Starting a new blog can be overwhelming, especially if you're heard of all the little tasks that need to be done, but are not sure of what they are.
As a client subscribing to my SEO Inspection service, you will receive topic and keyword instructions each month to guide you to write your next blog post. Once you've written your blog post you need to make sure the post is properly set up. Here are the steps.
Here's how to add your blog post.
Create a new post, and only add the post title, then publish the post privately. For more details on this see how to start a new blog post.
Add content to your blog post. Keep close to the word count that I have advised for the particular post you are writing. The paragraphs must be short. I normally restrict them to one or two sentences.
Make sure all headings are created using the heading block, and not just a bolded paragraph block.
Where possible, use words in your headings that are to do with your topic.
Your post may not require any images. But if it does, bear in mind that images can drag your site down in terms of performance, so any that you place must be optimised. Also consider the orientation and positioning of images and how you want your page to look.
Given that most people will view your site on a mobile device, I prefer not to place images on the left or right with text wrapped around the image. On a phone that wrapped text formatting will be lost anyway, so why bother.
I normally place blog post images straight down the middle of the page in a landscape orientation.
Images used in web pages must be lightweight. Overall page weight - which is affected dramatically by the weight of any images - is a ranking factor. But you can influence image size and weight directly by ensuring your images are optimised.
If you have an image intensive site, for example a recipe blog, I don't recommend using the WordPress media library for hosting blog post images. I have other strategies for dealing with large numbers of photos on WordPress sites.
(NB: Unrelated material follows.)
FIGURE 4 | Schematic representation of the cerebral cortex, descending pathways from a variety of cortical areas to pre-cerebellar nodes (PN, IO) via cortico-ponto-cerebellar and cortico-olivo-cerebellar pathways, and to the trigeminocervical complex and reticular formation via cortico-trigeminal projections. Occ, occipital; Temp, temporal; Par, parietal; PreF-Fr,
If you're my client I will explain these to you.
But if your site is not all about the images and you only use photos on the odd blog post, then keeping them in the media library is fine.
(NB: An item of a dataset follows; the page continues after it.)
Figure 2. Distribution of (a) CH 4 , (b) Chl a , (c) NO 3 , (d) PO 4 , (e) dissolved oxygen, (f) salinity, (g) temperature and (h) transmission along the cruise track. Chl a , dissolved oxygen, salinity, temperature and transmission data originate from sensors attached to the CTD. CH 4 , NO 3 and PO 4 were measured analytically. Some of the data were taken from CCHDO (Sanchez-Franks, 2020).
This is how you place an image from the WordPress media library.
If you have no images of your own then maybe do without. Unless you are very skilled at image editing, stock photos will look like fake content and that will drag your site down.
Don't use stock images just because your blog niche cannot generate its own unique images. (There are exceptions to this, and I will explain a method of using stock images that works well, in another post).
You can still use stock images for social media posts though.
When a blog post is promoted on social media, any social media image associated with it will appear (as if to represent it) on the social media platform.
This is achieved by supplying an image specifically for this purpose. The image does not have to be the same as any of the images you may have already used inside your blog post, although it can be.
Once you've created the social media image you can quietly add it to your post, "behind the scenes", but in such a way that it will be found by Facebook, Twitter and LinkedIn.
If you're a client of mine, I will take care of some the more technical items in this list, but as a blogger you must become comfortable with optimising blog posts.
SEO (search engine optimisation) depends on may factors, but the main ones are
In order to rank and generate traffic with content, the blog needs a lot of content. It also needs frequent new content if you are a new blogger trying to establish a new site. The pressure to post frequently is less onerous when you have a large site. You still have to write blog posts, but you'll be able to do it at a slower and more considered pace.
Assuming you have taken care of most of the above list, each blog post also requires the basic SEO settings. As these will probably appear in the search engine results listings when someone performs a search, it is important that whatever you write is enticing and persuasive.
Hand craft each meta title and meta description.
Once you have finished the post, check that the publish date is correct, and then publish it publicly.
Next go to your Twitter, Facebook and LinkedIn accounts - at the very least - and share your post URL to all your followers.
Because you have taken the trouble to write all the titles and descriptions for social media and have provided social media images, assuming you have sufficient followers on each platform, you should be able to look forward to some shares and retweets.